-- Requirement --
Please extend the notebook on reading and writing Parquet files with OCI Object Storage, picking up after its final line and not using the data.

-- Supplied passage --
## Reading/Writing Parquet Files From/to OCI Object Storage with Pandas

The setup for this notebook is simple. I used the `generalml_p37_cpu_v1` conda environment. This environment has ADS,pyarrow, pandas, snappy, and fastparquet pre-installed. 

I also upgraded the version of ADS. In this notebook ADS version 2.5.8 was used. 

To read/write files to Object Storage, use `ocifs` : 
* github.com/oracle/ocifs
* docs: https://docs.oracle.com/en-us/iaas/tools/ocifs-sdk/latest/unix-operations.html 

In [None]:
#!pip install oracle-ads --upgrade

In [1]:
import ads 
from ads.common.auth import default_signer
import pandas as pd 
import fsspec
from ocifs import OCIFileSystem

# Using resource principal auth method: 
print(ads.__version__)
ads.set_auth(auth="resource_principal")

2.8.8


In [5]:
# object storage bucket + data 
# this bucket is publicly available 
bucket = "hosted-ds-datasets"
namespace = "bigdatadatasciencelarge"

In [8]:
!oci os object list --bucket-name {bucket} --namespace {namespace}

ServiceError:
{
    "client_version": "Oracle-PythonSDK/2.110.2, Oracle-PythonCLI/3.31.1",
    "code": "BucketNotFound",
    "logging_tips": "Please run the OCI CLI command using --debug flag to find more debug information.",
    "message": "Either the bucket named 'hosted-ds-datasets' does not exist in the namespace 'bigdatadatasciencelarge' or you are not authorized to access it",
    "opc-request-id": "fra-1:ZewZrFZQO0ZbOY29ZDJyuio-6ceCTAt_fHfUvZe1ora68c4CnYchC6ST33sckLBx",
    "operation_name": "list_objects",
    "request_endpoint": "GET https://objectstorage.eu-frankfurt-1.oraclecloud.com/n/bigdatadatasciencelarge/b/hosted-ds-datasets/o",
    "status": 404,
    "target_service": "object_storage",
    "timestamp": "2023-08-23T10:33:08.654656+00:00",
    "troubleshooting_tips": "See [https://docs.oracle.com/iaas/Content/API/References/apierrors.htm] for more information about resolving this error. If you are unable to resolve this issue, run this CLI command with --debug option and

# Single Large File

In [3]:
# ~ 440 MB, 14M rows.

-- Source data --
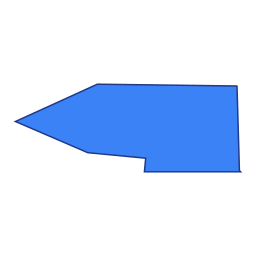 52, Ar Rayyān, Qatar (Mercator projection)
{"feature_id": "91078587B99921066988790", "entity_name": "52", "entity_type": "district", "adm_level": 2, "iso_a3": "QAT", "parent_name": "Qatar", "parent_adm1": "Ar Rayyān", "projection": "mercator", "projection_center": [51.454, 25.306], "detail": "fine", "context": "isolated", "style": "filled", "palette": "blue", "viewbox_px": 256, "rotation_deg": 0, "n_neighbors": 0, "source": "geoboundaries", "source_scale": "gbopen_adm2", "svg_char_len": 270}
<svg xmlns="http://www.w3.org/2000/svg" viewBox="0 0 256 256"><path d="M144.4,171.8L240.6,171.8L239.4,170.5L239.4,170.3L237.8,114.3L237.0,86.1L236.9,86.0L97.3,84.2L15.4,121.5L87.8,152.7L145.7,158.2L144.4,171.8Z" fill="#3b82f6" stroke="#1e3a8a" stroke-width="1.5"/></svg>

-- Result of this task --
large_files = ["nyc_tlc/2009/01/data.parquet"] # NYC Taxi dataset 

In [None]:
# using the `pyarrow` engine. You can also use `fastparquet`. 
for f in large_files: 
    df = pd.read_parquet(f"oci://{bucket}@{namespace}/{f}", 
                     storage_options=default_signer(),
                     engine="pyarrow")
    print(f"file {f}")
    print(df.head())
    print(f"size {df.shape}")

# Multiple Large Files

In [None]:
from oci.auth.signers import get_resource_principals_signer

In [None]:
# Using resource principal for authn. 
fs = OCIFileSystem(signer=get_resource_principals_signer())

In [None]:
# This is a small sample of the overall NYC Taxi dataset. There are 4 files in total, each of size ~ 450MB. 
relevant_files = fs.ls(f"{bucket}@{namespace}/nyc_tlc/2009/")

In [None]:
%%time 
# this operation takes about 50 secs: 
df = pd.concat((pd.read_parquet(f"oci://{f}/data.parquet", storage_options=default_signer(), engine="pyarrow") for f in relevant_files), 
               ignore_index=True)

In [None]:
# ~ 56M rows 
df.shape

## Write Parquet Files to Object Storage: 

In [None]:
%%time 

# Writing the dataframe as a parquet file to Object Storage. 
# Insert the name of your bucket and namespace you want to write parquet. 
# this operation takes about 2 mins
your_bucket = ""
your_namespace = ""

df.to_parquet(f"oci://{your_bucket}@{your_namespace}/taxi-data.parquet", 
                     storage_options=default_signer())